Step 3: Next we try Slate Digital’s Virtual Tape Machines, which adds a strong third harmonic, along with tape artefacts like hiss. This one works best for us, with Input set to +15dB. Even this fairly mild saturation benefits our bassline, as the added harmonics make it audible on sound systems that can’t fully reproduce the deep fundamental tone.
Step 4: Now solo the snare track and add Soundtoys Decapitator to it. Despite the brutal name, it gives great preamp-style saturation if you don’t overdo it. Set Drive to 5 and click through the five distortion Styles (A, E, N, T and P) to hear their differences - hear how they respond dynamically, too. We like mode T, a triode valve sim - pull Drive back to 2.5 for a more subtle effect.
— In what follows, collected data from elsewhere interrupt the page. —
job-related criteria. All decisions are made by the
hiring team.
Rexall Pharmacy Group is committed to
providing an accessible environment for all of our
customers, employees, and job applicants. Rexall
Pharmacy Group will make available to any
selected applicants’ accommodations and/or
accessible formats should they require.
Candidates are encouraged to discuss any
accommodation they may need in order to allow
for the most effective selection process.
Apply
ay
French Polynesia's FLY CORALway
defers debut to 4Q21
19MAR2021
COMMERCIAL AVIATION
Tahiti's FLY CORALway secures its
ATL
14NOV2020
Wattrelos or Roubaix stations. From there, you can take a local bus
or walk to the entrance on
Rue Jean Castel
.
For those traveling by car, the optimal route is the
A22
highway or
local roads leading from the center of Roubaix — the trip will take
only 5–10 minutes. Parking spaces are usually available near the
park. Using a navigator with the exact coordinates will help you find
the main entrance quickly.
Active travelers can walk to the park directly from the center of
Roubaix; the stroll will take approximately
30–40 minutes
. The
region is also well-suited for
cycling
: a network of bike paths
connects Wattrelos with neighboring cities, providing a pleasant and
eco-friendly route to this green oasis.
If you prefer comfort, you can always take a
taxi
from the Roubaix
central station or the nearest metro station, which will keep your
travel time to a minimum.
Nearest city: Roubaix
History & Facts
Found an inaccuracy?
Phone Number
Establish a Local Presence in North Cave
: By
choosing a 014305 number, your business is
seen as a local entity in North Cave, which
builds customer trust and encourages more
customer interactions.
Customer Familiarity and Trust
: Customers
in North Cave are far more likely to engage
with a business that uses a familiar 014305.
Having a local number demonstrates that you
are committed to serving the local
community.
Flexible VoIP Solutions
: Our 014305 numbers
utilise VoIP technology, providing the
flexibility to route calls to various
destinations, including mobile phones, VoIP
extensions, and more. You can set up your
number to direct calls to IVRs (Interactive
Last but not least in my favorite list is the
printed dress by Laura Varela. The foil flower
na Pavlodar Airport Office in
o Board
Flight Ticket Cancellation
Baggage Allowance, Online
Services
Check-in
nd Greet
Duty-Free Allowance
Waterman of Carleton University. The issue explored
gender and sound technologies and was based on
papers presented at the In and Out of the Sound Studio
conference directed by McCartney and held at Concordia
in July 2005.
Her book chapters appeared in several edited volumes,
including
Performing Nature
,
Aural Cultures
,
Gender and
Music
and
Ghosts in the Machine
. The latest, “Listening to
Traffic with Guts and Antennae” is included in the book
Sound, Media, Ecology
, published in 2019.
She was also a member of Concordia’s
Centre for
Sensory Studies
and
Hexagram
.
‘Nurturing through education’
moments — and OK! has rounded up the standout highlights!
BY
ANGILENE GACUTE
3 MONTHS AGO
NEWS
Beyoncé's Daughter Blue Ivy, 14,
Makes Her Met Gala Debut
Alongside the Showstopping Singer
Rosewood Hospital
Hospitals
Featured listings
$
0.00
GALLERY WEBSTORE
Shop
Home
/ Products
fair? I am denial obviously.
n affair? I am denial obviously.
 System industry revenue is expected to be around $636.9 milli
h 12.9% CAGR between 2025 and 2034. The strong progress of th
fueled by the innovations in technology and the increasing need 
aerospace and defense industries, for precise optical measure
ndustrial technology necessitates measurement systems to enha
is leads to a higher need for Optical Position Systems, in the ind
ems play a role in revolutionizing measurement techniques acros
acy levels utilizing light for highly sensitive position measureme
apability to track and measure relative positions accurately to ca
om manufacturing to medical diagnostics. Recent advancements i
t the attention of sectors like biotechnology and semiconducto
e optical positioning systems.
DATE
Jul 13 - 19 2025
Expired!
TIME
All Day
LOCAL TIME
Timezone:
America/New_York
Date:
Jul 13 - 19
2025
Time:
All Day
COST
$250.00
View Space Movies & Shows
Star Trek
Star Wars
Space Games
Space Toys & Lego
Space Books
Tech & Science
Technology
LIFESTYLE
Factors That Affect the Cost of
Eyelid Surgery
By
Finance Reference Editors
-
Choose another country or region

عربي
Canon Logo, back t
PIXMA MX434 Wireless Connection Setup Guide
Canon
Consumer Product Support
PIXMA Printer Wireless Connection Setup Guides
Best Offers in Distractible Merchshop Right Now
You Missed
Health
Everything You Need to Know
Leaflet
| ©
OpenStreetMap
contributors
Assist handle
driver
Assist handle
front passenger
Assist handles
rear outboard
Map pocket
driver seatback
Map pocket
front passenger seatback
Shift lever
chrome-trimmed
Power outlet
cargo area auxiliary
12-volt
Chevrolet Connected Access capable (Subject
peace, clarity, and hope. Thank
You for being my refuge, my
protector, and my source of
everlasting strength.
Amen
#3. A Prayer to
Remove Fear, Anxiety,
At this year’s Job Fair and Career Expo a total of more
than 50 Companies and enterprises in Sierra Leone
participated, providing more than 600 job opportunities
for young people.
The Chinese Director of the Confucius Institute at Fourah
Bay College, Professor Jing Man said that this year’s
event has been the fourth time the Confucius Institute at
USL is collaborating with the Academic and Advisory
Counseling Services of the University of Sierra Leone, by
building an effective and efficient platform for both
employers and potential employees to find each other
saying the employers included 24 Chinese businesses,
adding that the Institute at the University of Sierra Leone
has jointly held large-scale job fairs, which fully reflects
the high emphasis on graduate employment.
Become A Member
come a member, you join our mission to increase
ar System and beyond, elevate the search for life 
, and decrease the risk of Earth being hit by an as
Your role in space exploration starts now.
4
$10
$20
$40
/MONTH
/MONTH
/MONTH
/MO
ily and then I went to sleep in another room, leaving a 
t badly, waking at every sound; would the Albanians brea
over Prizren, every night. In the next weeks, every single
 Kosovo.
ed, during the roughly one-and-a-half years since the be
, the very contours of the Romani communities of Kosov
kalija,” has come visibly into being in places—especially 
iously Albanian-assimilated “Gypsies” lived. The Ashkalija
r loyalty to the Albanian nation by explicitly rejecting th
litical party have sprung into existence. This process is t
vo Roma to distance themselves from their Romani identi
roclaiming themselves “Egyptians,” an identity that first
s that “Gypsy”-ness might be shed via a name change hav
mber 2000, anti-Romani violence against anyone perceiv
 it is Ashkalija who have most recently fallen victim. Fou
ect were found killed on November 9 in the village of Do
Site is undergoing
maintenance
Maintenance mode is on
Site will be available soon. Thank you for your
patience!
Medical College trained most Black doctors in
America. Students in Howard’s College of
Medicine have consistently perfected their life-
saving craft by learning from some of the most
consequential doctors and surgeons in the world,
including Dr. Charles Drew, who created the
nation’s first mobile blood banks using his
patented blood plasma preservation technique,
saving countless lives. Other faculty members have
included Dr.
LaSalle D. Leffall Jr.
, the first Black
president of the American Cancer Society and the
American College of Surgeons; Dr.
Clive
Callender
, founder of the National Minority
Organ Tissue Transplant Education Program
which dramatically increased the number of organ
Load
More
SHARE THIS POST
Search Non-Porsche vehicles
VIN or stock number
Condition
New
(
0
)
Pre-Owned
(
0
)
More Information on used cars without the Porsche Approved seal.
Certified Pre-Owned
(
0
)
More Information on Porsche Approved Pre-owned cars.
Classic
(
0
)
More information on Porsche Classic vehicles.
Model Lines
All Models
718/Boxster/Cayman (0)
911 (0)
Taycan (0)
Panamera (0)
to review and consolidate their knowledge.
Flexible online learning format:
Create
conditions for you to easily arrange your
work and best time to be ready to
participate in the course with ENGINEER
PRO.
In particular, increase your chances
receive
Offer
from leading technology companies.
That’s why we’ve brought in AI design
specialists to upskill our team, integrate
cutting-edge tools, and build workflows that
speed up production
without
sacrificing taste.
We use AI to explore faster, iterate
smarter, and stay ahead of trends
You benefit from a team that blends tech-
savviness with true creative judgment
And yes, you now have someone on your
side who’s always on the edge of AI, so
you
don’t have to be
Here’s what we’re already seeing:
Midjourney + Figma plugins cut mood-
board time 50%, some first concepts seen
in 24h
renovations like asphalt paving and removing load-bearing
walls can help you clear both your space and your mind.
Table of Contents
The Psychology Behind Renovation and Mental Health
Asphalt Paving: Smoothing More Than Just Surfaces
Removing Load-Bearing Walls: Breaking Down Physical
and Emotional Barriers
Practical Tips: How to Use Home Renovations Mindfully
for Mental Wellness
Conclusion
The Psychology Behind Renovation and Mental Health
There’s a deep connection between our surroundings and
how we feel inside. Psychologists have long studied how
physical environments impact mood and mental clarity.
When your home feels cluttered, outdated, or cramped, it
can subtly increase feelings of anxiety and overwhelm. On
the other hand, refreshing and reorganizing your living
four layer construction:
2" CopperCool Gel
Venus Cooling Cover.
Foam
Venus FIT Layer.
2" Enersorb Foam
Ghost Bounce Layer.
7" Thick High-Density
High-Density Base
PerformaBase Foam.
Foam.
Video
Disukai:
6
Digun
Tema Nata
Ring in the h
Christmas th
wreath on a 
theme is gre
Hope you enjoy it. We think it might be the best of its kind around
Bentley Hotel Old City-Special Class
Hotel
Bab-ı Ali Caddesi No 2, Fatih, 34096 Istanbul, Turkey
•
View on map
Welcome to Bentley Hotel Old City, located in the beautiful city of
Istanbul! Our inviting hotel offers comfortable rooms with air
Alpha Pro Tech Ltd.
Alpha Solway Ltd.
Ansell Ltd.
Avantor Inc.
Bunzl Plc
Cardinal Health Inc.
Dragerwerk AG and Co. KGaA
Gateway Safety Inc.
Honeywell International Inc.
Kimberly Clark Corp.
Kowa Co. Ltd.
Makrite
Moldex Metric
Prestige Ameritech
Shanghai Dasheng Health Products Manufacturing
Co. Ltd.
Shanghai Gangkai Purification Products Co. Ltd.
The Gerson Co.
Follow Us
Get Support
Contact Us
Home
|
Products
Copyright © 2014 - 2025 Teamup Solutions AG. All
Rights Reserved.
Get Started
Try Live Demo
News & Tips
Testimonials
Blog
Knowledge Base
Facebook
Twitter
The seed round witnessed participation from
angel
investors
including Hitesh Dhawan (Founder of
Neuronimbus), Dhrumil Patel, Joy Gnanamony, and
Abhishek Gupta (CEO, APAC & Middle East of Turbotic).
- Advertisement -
Step 5: The distortion has had two undesirable effects: the snare is louder and its transient not as punchy. To fix it, pull Output down to -4dB to compensate for the level change, and pull Mix down to 85% (click the knob labels to show their values) to blend some of the dry, undistorted signal back in. This parallel distortion technique is very useful for preserving punch.
Step 6: On the kick drum, we use Decapitator once again, with Drive at 3, 85% Dry/Wet, and Style A, modelling an Ampex 350 tape preamp. Next, route tracks 1-5 to a group bus so we can glue them together with more saturation with Slate Digital’s Virtual Tape Machines, with Input at 9dB. For a final touch, we use a tape emulation on the master bus. The end result is a deeper, fatter, more analogue mix.